Furthermore, I argue that Scotus holds an Augustinian hierarchy of being. This hierarchical ranking of being is based upon the magnitude or perfection of the thing’s nature. But since goodness is a necessarily coextensive perfection of being, it too comes in degrees dependent upon the type of being, arranged in terms of the same hierarchy. This account, while inspired by Augustine’s hierarchical nature approach, is expressed in terms of Aristotelian metaphysics.

But this necessary connection between being and goodness in medieval philosophy faced a problem: Following Augustine, medievals claimed that “everything that exists is good insofar as it exists.”’ But how is that compatible with the existence of sinful acts: if every being, in so far as it has being, is good, then every act, insofar as it has being, is good. But if sinful acts are bad, then we seem to be committed to saying either that bad acts are good, or that not every act, in so far as it has being, is good. This first option seems infelicitous; the second denies Augustine’s claims that “everything that exists is good.” Lombard and his followers solve this problem by distinguishing ontological goodness from moral goodness and claiming that moral goodness is an accident of some acts and does not convert with being. So the sinful act, qua act, is (ontologically) good. But the sinful act, qua disorder is (morally) bad. Eventually, three distinctive grades of accidental or moral goodness will be applied to human acts: generic, circumstantial, and meritorious. I argue that Scotus follows the traditional account of Peter Lombard, Philip the Chancellor, Albert the Great, and Bonaventure in distinguishing ontological goodness from moral goodness, and claiming that only the former converts with being, while the latter is an accident of the act.

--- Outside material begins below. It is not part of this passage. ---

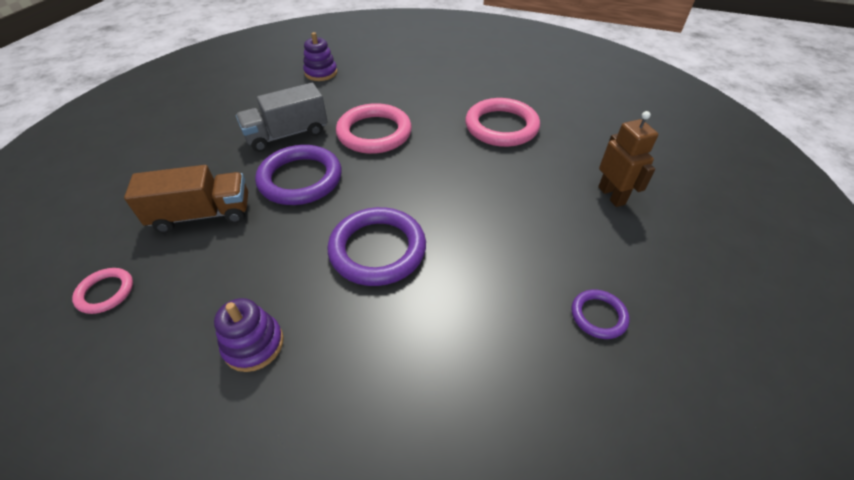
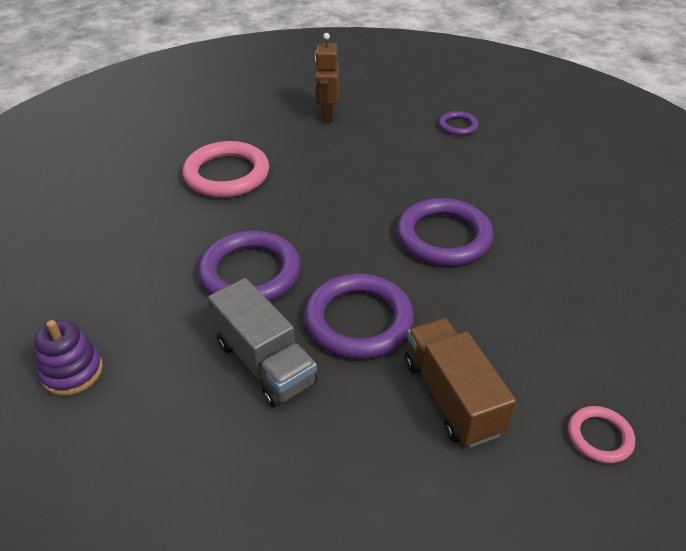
camera: 100 degrees left, 5 degrees down
(253, 344) = (581, 291): purple stacking toy -> none
(374, 133) = (250, 273): pink ring -> purple ring
(611, 195) = (327, 115): brown robot -> brown robot turned 60 degrees counterclockwise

Aquinas, in contrast, writing in the heyday of the Aristotelian renaissance, focuses instead on the role of the act in the agent’s perfection and posits his convertibility thesis of being and goodness in the moral as well as the metaphysical realm. Thus, when one begins a late medieval discussion with Aquinas, and then considers what Scotus says, it seems as though Scotus is the radical who departs from the conservative teachings of Aquinas. And this is just false: we need to situate both Aquinas and Scotus within the larger Sentence Commentary tradition extending back to Peter Lombard and his followers in order to understand their agreement and divergence from the tradition.

Next, I turn the discussion to Scotus’s analysis of rightness and wrongness. I first explore the relationship between rightness and God’s will, and situate Scotus’s account within contemporary discussions of theological voluntarism. I argue Scotus holds a restricted-causal-will-theory —whereby only contingent deontological propositions depend upon God’s will for their moral status. In contrast to Aquinas, Scotus denies that contingent moral laws—the Second Table of the 10 Commandments (such do not steal, do not murder, etc.)—are grounded in human nature, and thus he limits the extent to which moral reasoning can move from natural law to the moral obligations we have toward one another. In conjunction with these claims, I argue that Scotus distinguishes goodness from rightness: An act’s rightness will depend on its conformity to either (1) a necessary moral truth or (2) God’s commanding some contingent moral truth. The moral goodness of an act, in contrast, involves right reason’s determination of the suitability or harmony of all factors pertaining to the act. In establishing this, also argue that much of the disparity among contemporary Scotus scholarship on the question of whether Scotus was a divine command theorist or natural law theorist should be directly attributed to a failure to recognize Scotus’s separation of the goodness of an act from the rightness of an act.